The lessons must be learned for the future, if this is not to be an entirely terrible experience. First, in trying to decide whether war is justified, we must look not only at the combat aspect, but at the political, economic and social consequences of any war that we may initiate. In Iraq we have seen terrible loss of life of hundreds of thousands of people, millions of refugees, and internal anarchy. Ministers know how terrible the situation is in Iraq, and they wish that it had never happened. They wish that different decisions had been made five years ago. They know that, although I do not expect them to say so.

The second lesson must be that the alternative to going to war is not, and never has been, doing nothing. Nor has it meant restricting oneself merely to economic, social or diplomatic pressure. There are other military means that can be used, including no-fly zones, embargoes, and various methods of peace enforcement. As we showed in Iraq until 2003, that can ensure regional peace and security. It was a messy solution and it might not have lasted for ever, but it did not even begin to be as terrible as what the people of Iraq have had to live through over the past five years.

7.47 pm

Mr. Robert Marshall-Andrews (Medway) (Lab): May I say straight away what an irrepressible joy and pleasure it is to follow not just the person but the blazing erudition of the right hon. and learned Member for Kensington and Chelsea (Sir Malcolm Rifkind), which was surpassed only just, perhaps, by the blazing erudition of the hon. Member for Louth and Horncastle (Sir Peter Tapsell). I can tell both of them that at the conclusion of this debate I shall hand them my papers for marking, and I hope to do rather better than I have done in the past. I shall also have the pleasure of joining them both in the Lobby.

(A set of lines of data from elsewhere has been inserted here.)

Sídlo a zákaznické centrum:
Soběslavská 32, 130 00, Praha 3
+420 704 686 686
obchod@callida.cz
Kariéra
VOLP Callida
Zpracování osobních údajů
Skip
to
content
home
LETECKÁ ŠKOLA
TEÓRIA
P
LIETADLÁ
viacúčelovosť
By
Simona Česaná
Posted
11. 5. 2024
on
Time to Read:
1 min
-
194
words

I believe not only that there must be an inquiry but that it is urgent and necessary, because this is a war without an apparent or defined end. There is no apparent or defined context of victory. What is victory in this war? We had a victory four years ago, and it is a gloomy symbiosis that the fourth anniversary of that victory marked the death of the 4,000th US serviceman in Iraq. He will not be the last; and nor will our next casualty be our last.

What is the victory that we seek? Is it the stable, secure state that is spoken of by the Prime Minister? What is a stable and secure state? Who decides when Iraq has become a stable and secure state, capable of its own government? I do not wish to be facile and flippant, but I remember when debating devolution that there were those who said that Wales was not a sufficiently stable and secure state to govern itself. So who decides, who sets out the parameter of when we can safely leave? If the Americans cannot leave, nor can we.